27. Madde Bilmecesi: Deprem Mağdurları İçin Kritik Dönemeç
Teklifin en sancılı noktasını ise tartışmalı 27. madde oluşturuyor. Mevcut metin; “olası kastla insan öldürme” ve “taksirle ölüme sebebiyet verme” suçlarını kapsadığı için 6 Şubat depremi davalarında yargılanan sanıklara da tahliye yolunu açıyor. Bu durumun depremzede ailelerde yarattığı büyük infial, Meclis kulislerini hareketlendirdi. Yakınlarını kaybeden ailelerin siyasi parti gruplarına yaptığı ziyaretler meyvesini vermeye başlarken, CHP Grup Başkanvekili Ali Mahir Başarır’ın iktidar ve MHP kanadıyla yürüttüğü trafik, bir revizyon sinyali verdi. Başarır, 27. maddenin deprem mağdurlarını üzmeyecek şekilde yeniden düzenleneceğini ya da tamamen kapsam dışı bırakılacağını belirterek, Adalet Komisyonu üyelerinin bugün bu “hassas denge” üzerinde son bir çalışma yapacağını duyurdu.
Toplumsal Güvenlik: Silah ve Örgüt Suçlarına Ağır Yaptırım
Paket, infaz indirimlerinin yanı sıra toplumsal güvenliği tehdit eden unsurlara karşı ceza duvarını da yükseltiyor. Özellikle çocukların örgüt faaliyetlerinde araç olarak kullanılmasına karşı “sıfır tolerans” ilkesi getirilerek, örgüt yöneticilerine verilecek cezaların bir katına kadar artırılması öngörülüyor. Sokaktaki huzuru hedef alan “maganda kurşunu” ve kurusıkı silah kullanımı da artık daha ağır bedellerle karşılanacak. Düğün, nişan gibi toplu alanlarda havaya ateş açanlara 5 yıla kadar hapis yolu açılırken; kurusıkı silahlar da genel güvenliği tehlikeye sokma kapsamına alınarak hapis cezasıyla ilişkilendirildi. Ayrıca trafik güvenliğini sarsan taksirle yaralamalarda ceza alt sınırları yukarı çekilirken, ulaşım araçlarının hareketini engellemek de artık ağır yaptırımların merkezine yerleşti.

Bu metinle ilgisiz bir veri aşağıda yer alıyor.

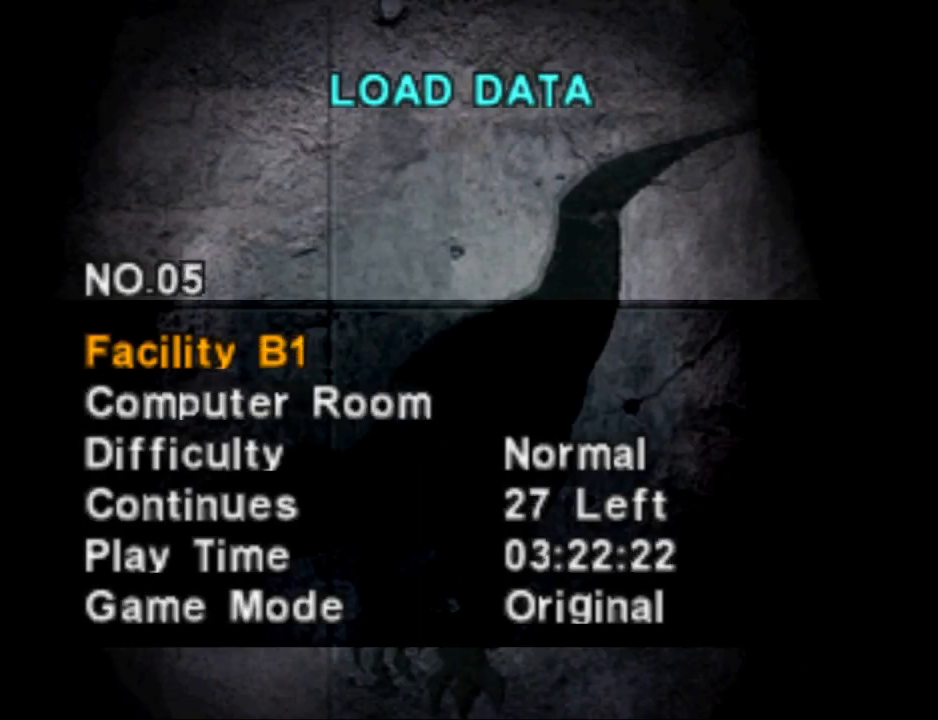
{"buttons": ["DPAD_UP"], "events": [[67, "DPAD_DOWN", "up"], [500, "DPAD_UP", "down"]]}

Yeni Bir Eşitsizlik mi, İhtiyaç mı?
Güveni kötüye kullanma suçunun motorlu taşıtlar üzerinde işlenmesi durumunda cezanın bir kat artırılmasını da içeren paket, hukuk çevrelerinde “parçalı infaz rejimi” eleştirilerine neden olsa da iktidar kanadı düzenlemenin cezaevi yoğunluğunu yönetmek ve toplumsal huzuru korumak için gerekli olduğunu savunuyor.